High-temperature spectrophotometric and electron spin resonance spectroscopic investigations of vanadium complexes in the molten salt–gas system V2O5–K2S2O7/SO2–SO3–N2

Abstract

Electronic absorption (UV/VIS) and ESR spectra have been obtained in the temperature ranges 430–480 °C and 355–478 °C from V₂O₅–K₂S₂O₇ molten mixtures in the composition range 0.1–0.5 mol dm^–3 V₂O₅ in contact with SO₂ and SO₃(P_SO2/P_SO3= 0.1–5, P_SO2+P_SO3= 0.1 atm, P_N2≈ 0.9 atm).
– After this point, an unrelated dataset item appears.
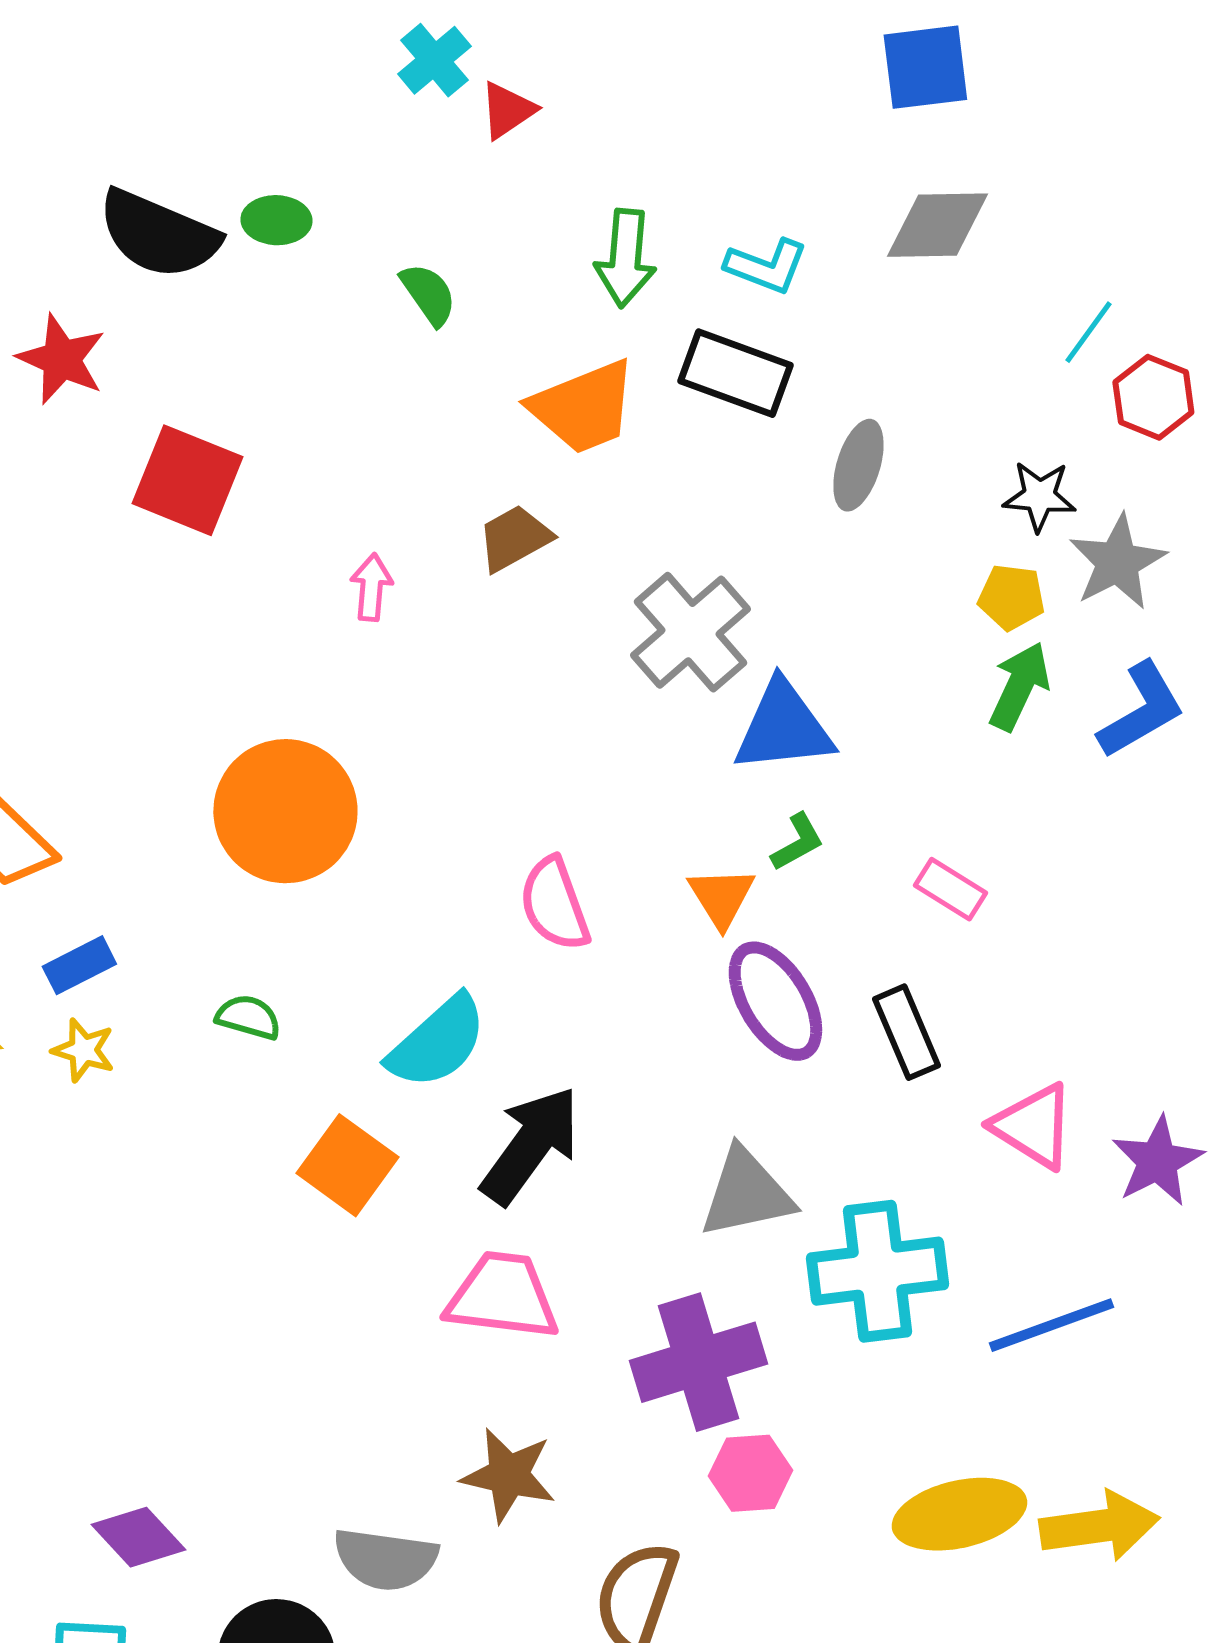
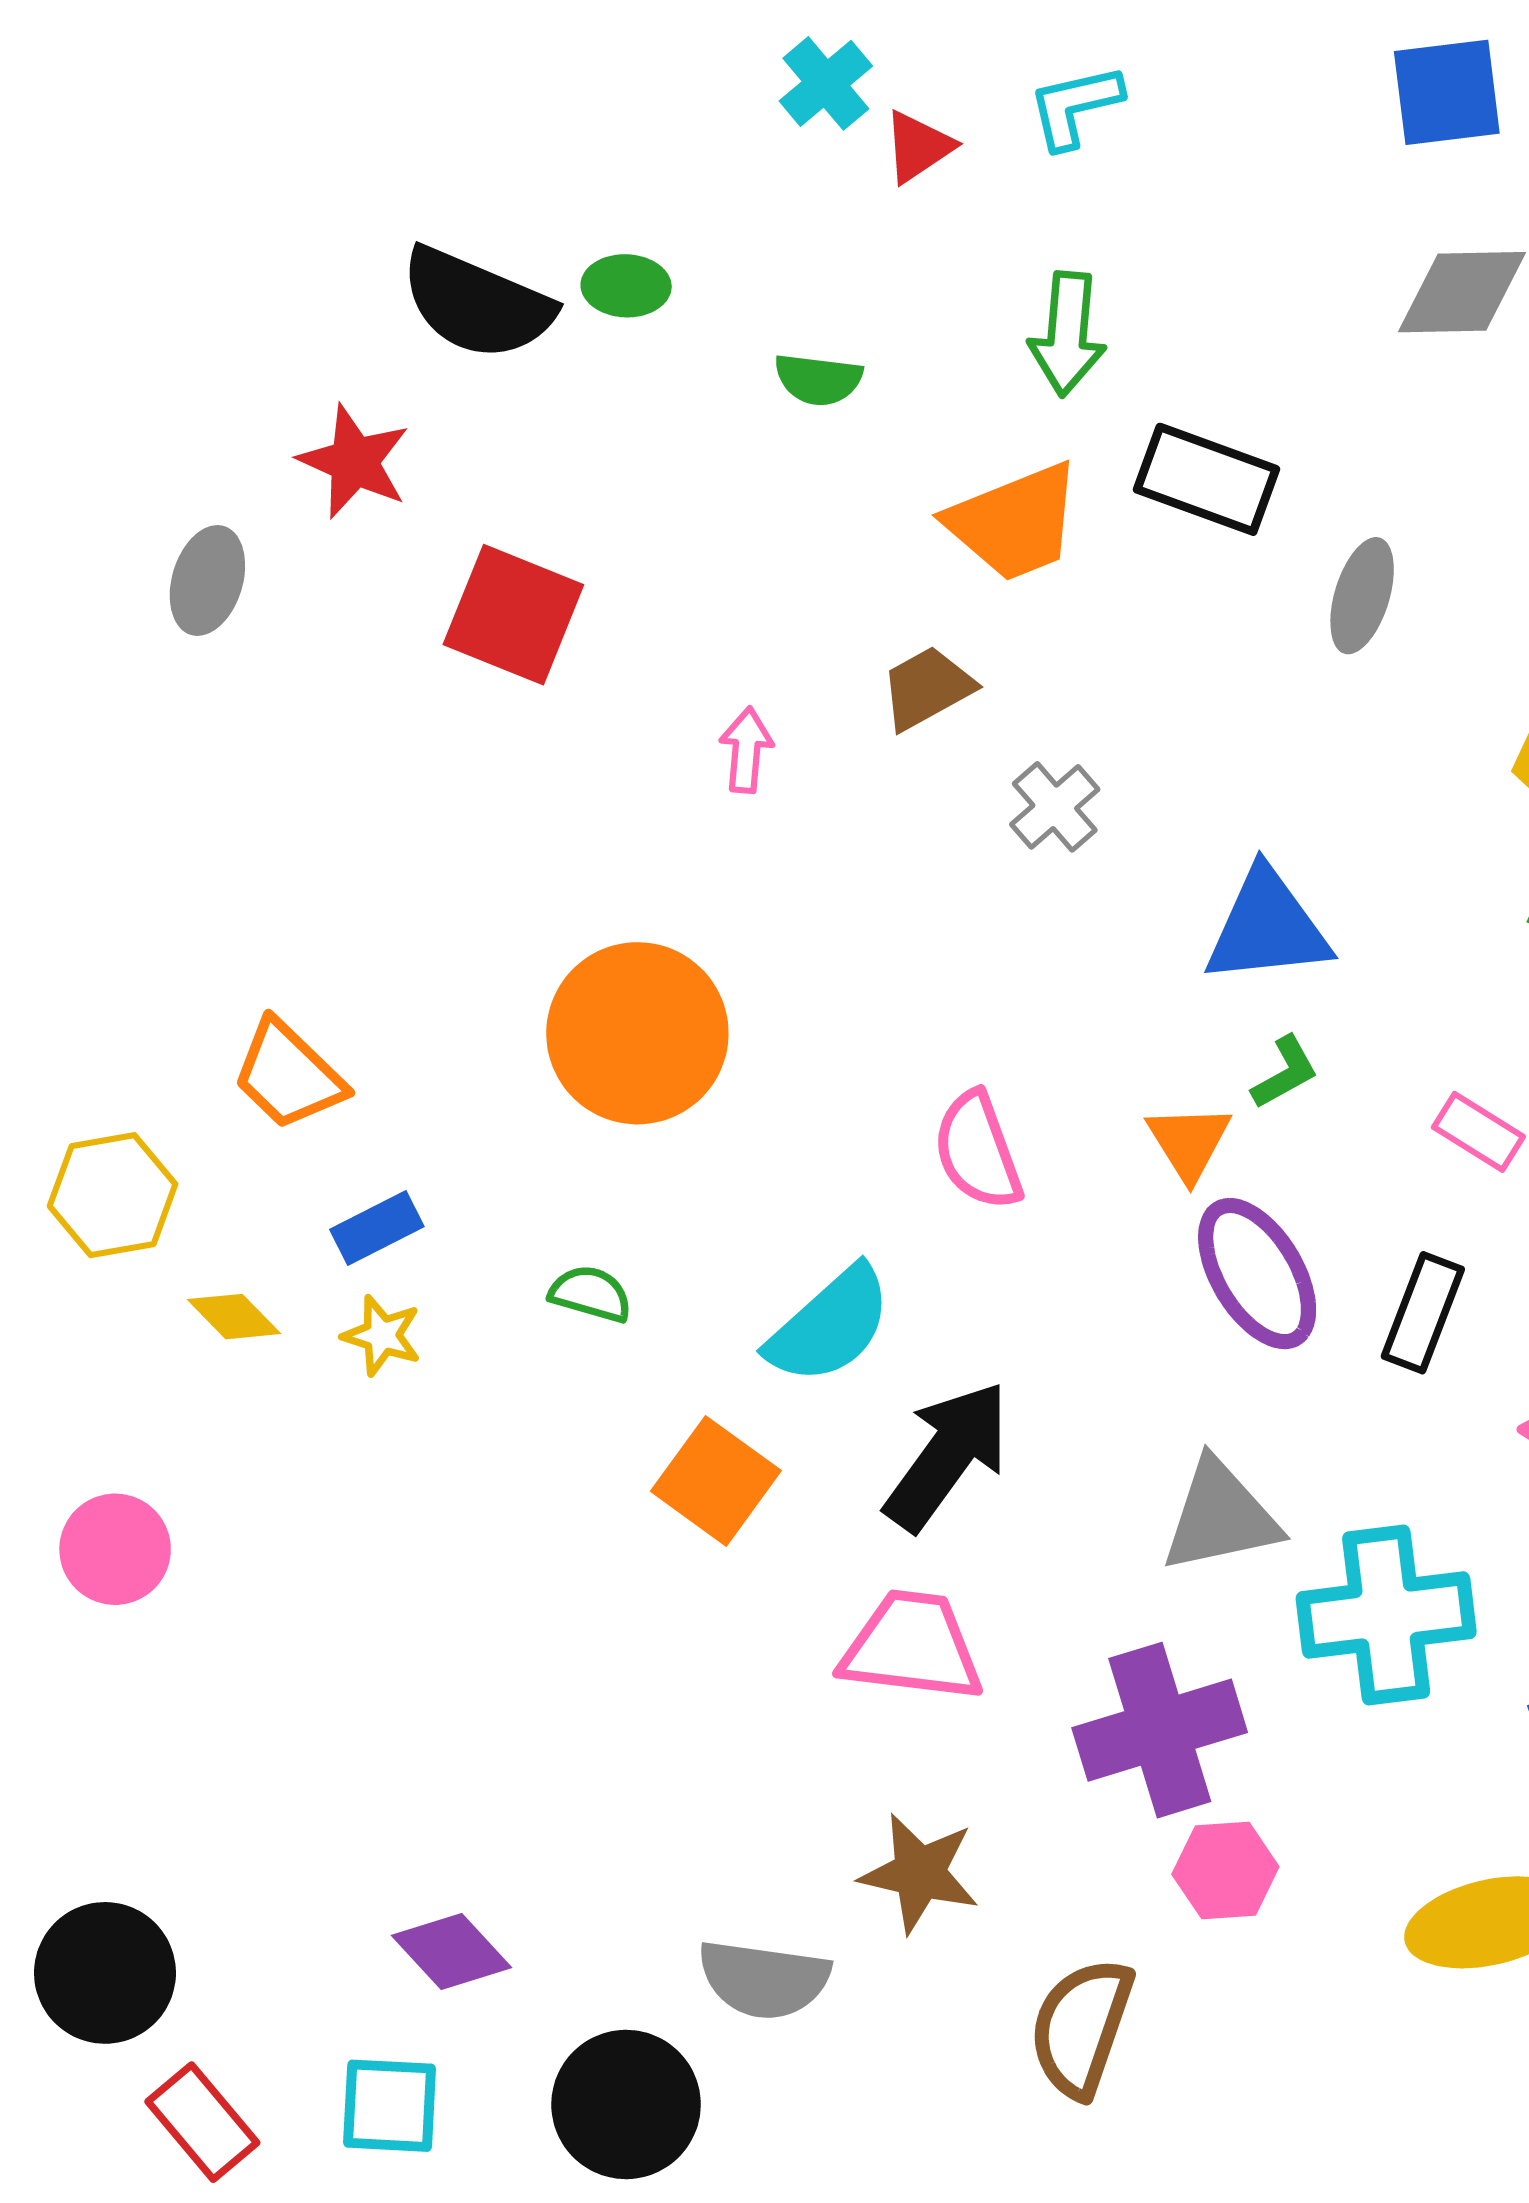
cyan L-shape: (766, 266) -> (1075, 106), moved, turned 146
green semicircle: (428, 294) -> (818, 379), turned 132
gray cross: (690, 632) -> (1055, 807), moved, size x0.6
black rectangle: (906, 1032) -> (1423, 1313), turned 44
The data obtained by both Spectrophotometric and ESR methods indicate that the interaction of SO₂ and SO₃ with the melts results in a redox equilibrium between monomeric or dimeric V^V and monomeric V^IV complexes. An absorption band centred at 730 nm due to the V^IV complexes was observed and the molar absorption coefficients at 730 nm due to the V^IV and V^V complexes (tail of V^V charge transfer band) were found to be ε_V^IV,730= 18.91 ± 0.08 and ε_V^V,730=–2.7 + 9.48 × 10^–3T dm³ mol^–1 cm^–1 in the temperature range 430 < T < 480 °C. The characteristic eight-line feature of the ESR spectra with g= 1.979 ± 0.005 and Ā= 111 ± 5 G confirms the presence of V^IV in monomeric complexes, presumably [VO(SO₄)₂]^2–, in the melts. From the temperature-dependence studies of the electronic absorption spectra the equilibrium constants and enthalpies for a number of possible equilibria have been calculated.